I just wish I hadn't needed to move 8,000 km to have this level of freedom.



That 757 traffic deaths in 2022, while tragic, makes it 4 deaths per 100K people in the Netherlands. For comparison, the NHTSA is estimating the US had 42,795 traffic deaths in 2022, which is 13 deaths per 100k people per year. Even a horrifically bad year in the Netherlands is dwarfed by the rate cars kill people in the US.

[0] https://www.nhtsa.gov/press-releases/traffic-crash-death-est...


That's true, but it's also more than in relatively car-oriented Germany, not to mention definitely car-oriented (in European terms) Ireland.

My point being: it's not the mode of personal transport, but approach to safety that ultimately makes the numbers. The Dutch are unwilling to mandate bike helmets, saying that it would reduce cycling.

This begs the question: what's more important really?


As best I can tell, it isn't clear what the impact on cycling is. https://en.wikipedia.org/wiki/Bicycle_helmets_in_Australia

I'm ambivalent. I personally think a helmet saved my life when I was riding in Sacramento but I ride much more slowly here in NL (about 8-11 mph). I wouldn't mind if helmets were normalized but (as noted at wikipedia) that makes using OV-fiets, etc. more of a hassle.

Certainly a helmet is a good idea when riding a faster e-bike.


I never liked helmets and refused to wear them even as a young adult, but now that I have a small child I got myself the dorkiest, safest high-vis bike helmet I could find.

The stories I hear how helmets save lives typically don't involve other vehicles - my personal is actually from skiing, as I borrowed a helmet from a friend who had to end his vacation early and I think that saved me from a severe concussion, because a few hours later I fell face-first on compacted snow and couldn't get myself together for a few minutes afterwards.

> that makes using OV-fiets, etc. more of a hassle.

Perhaps, but are we about road safety or are we about popularizing cycling, traffic deaths be damned?

My manager uses a rental bike to commute and he always has his helmet on when phoning in during a break in his commute because he has three kids and no intention of orphaning them.

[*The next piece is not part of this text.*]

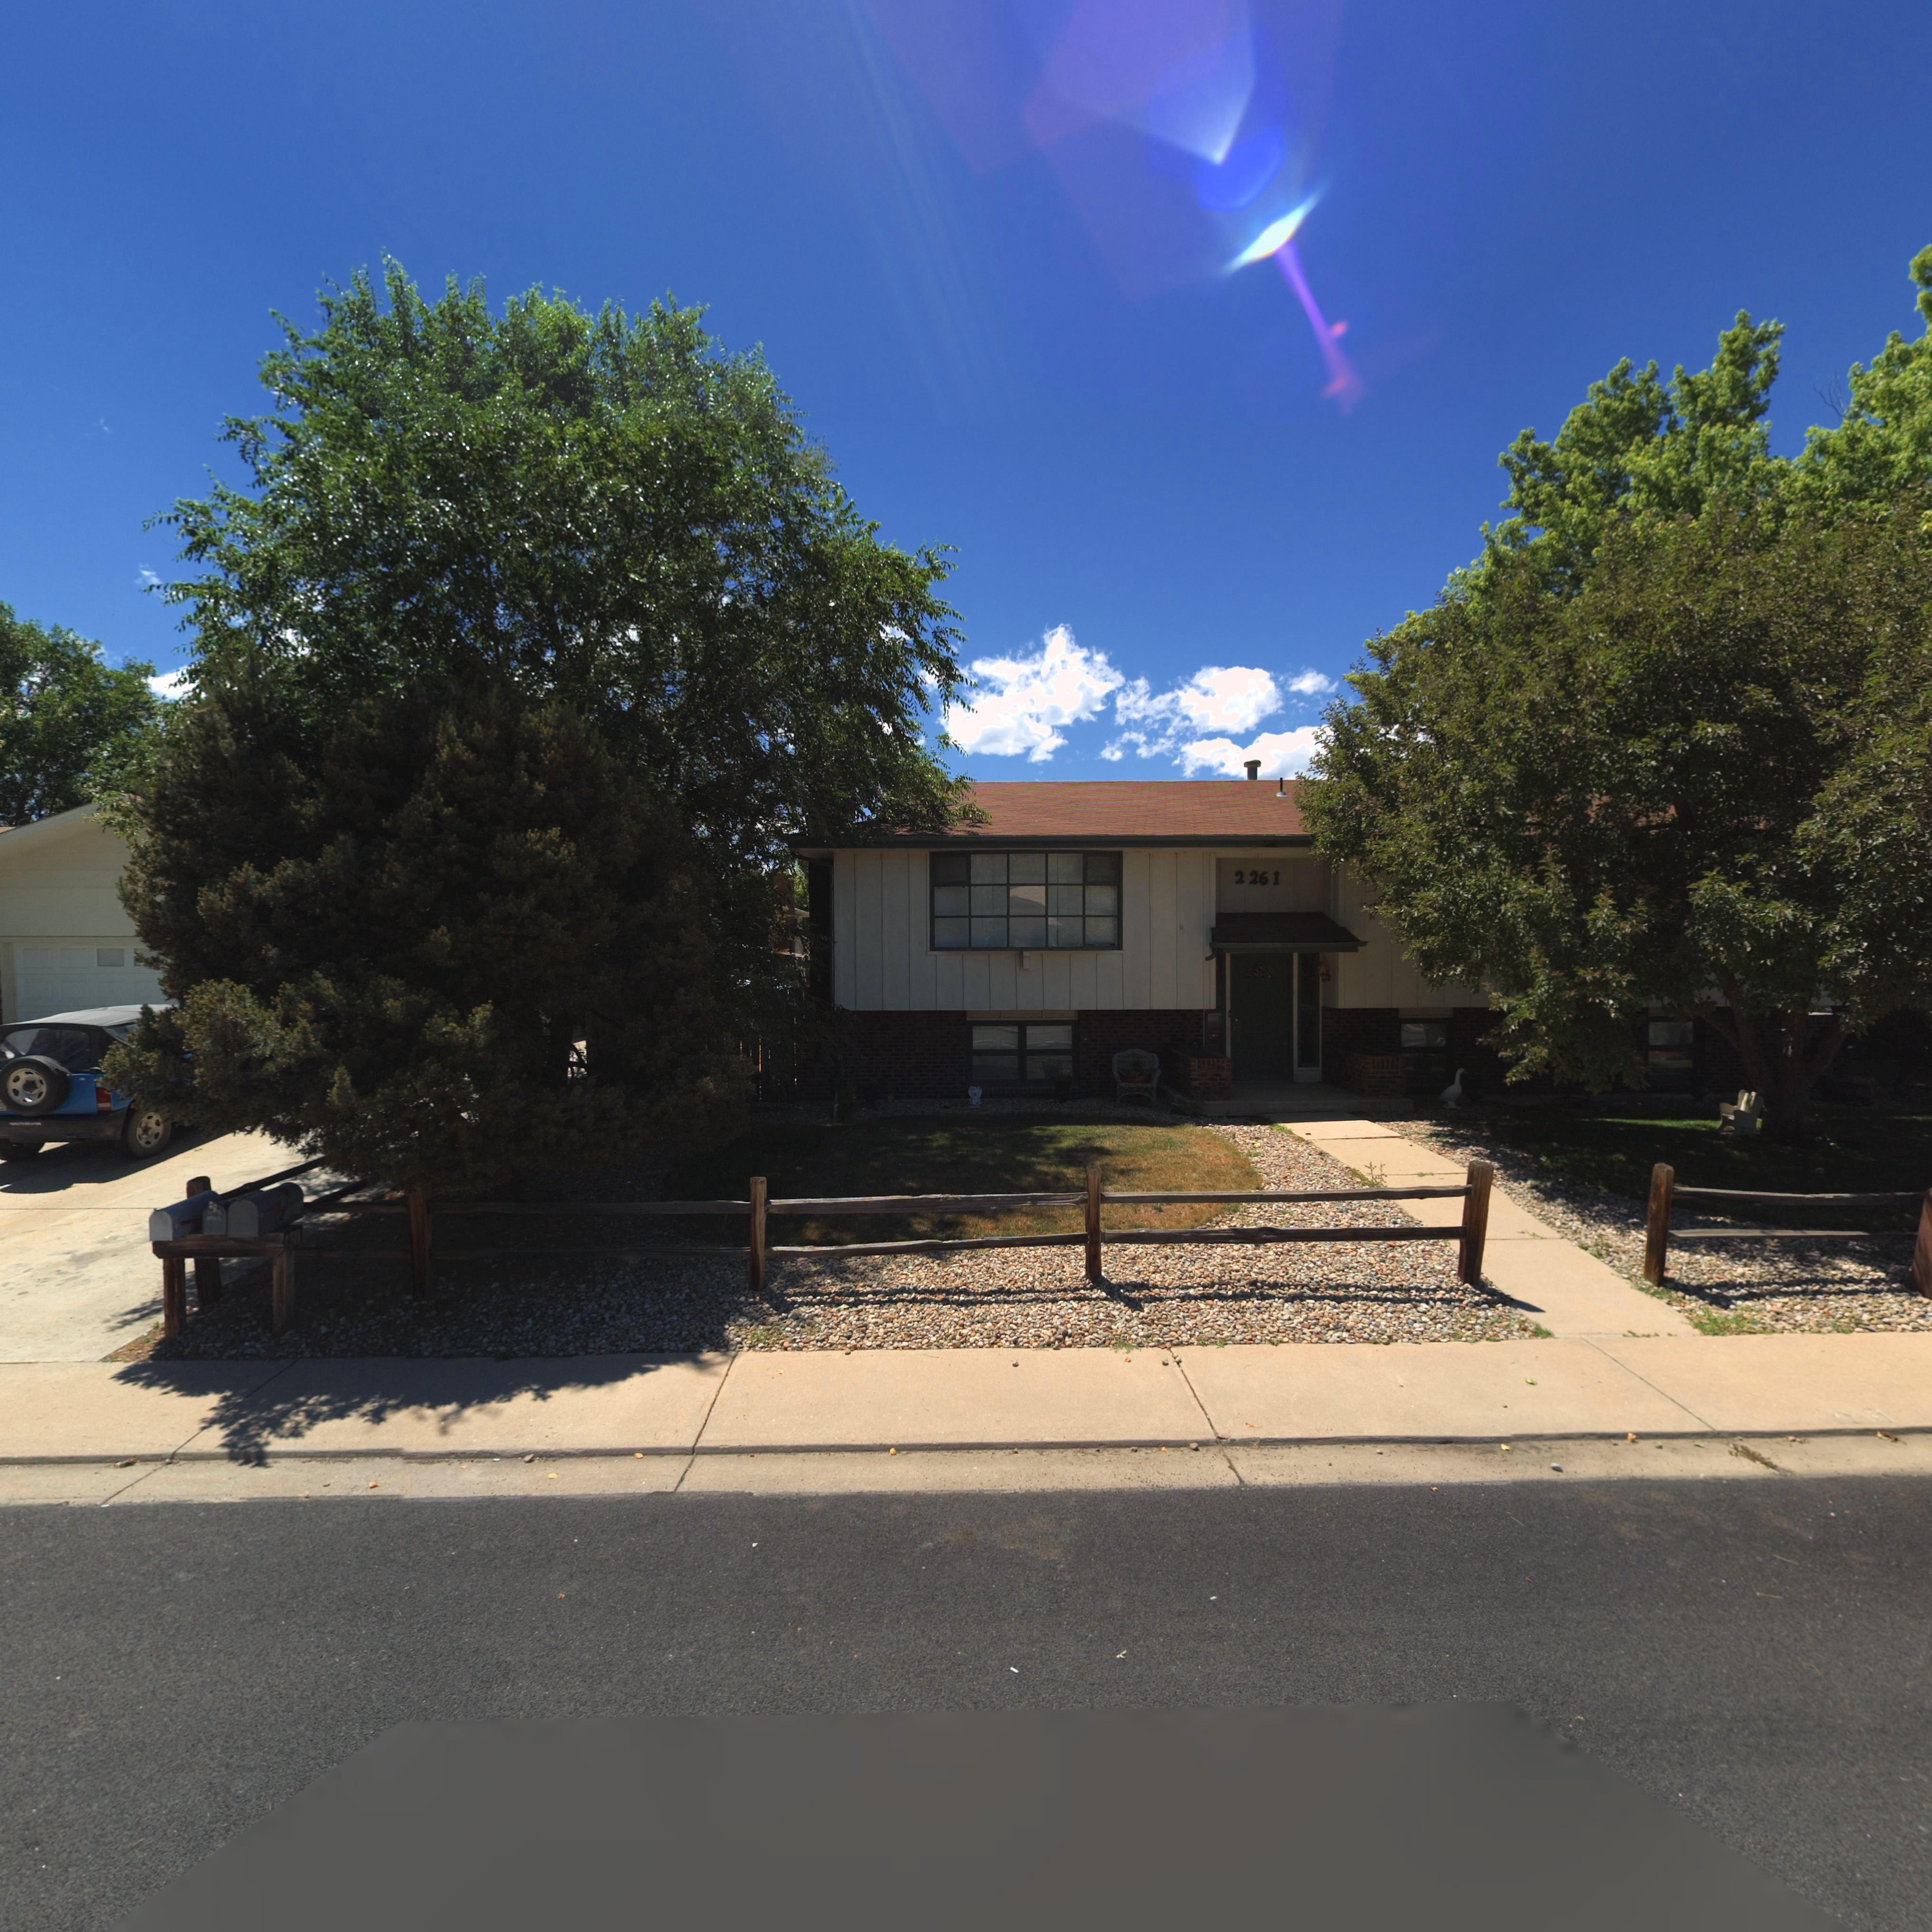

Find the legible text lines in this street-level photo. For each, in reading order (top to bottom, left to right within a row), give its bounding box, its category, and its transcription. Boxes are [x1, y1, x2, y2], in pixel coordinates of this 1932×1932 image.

[1234, 869, 1280, 886] StreetNumber: 2261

I see it as a question of priorities. I'm against car-oriented infrastructure because I believe some people(20% at least) really shouldn't drive and I care about safety. Bicycles don't seem to deliver on that front either - at least until we figure out what's causing this increase and why the heck aren't all these seniors using public transport?


It's worth noting that risk compensation [0], where certain safety measures lead to people taking more serious risks, is a thing. In your skiing accident, is it possible you would have made different decisions in the lead-up that decreased your risk? It's entirely possible the same is true of cycling (I know that I catch myself taking more risks when riding with a helmet than without one).

It's also not at all clear that the spike we're discussing is due to helmetless bicycle riders (notice that deaths for car occupants tick up in similar proportion).

To your prioritization point, there's a lot of evidence that increasing the number of cyclists on the road makes interactions with cars safer for all cyclists (because drivers are habituated to looking for them), so any intervention that decreased the number of cyclists to make them "safer" could have inverse consequences.

[0] https://en.wikipedia.org/wiki/Risk_compensation


I'll bet that skews even further for trips under 3.7 km (which is still usually a car trip for many, if not most, in the US).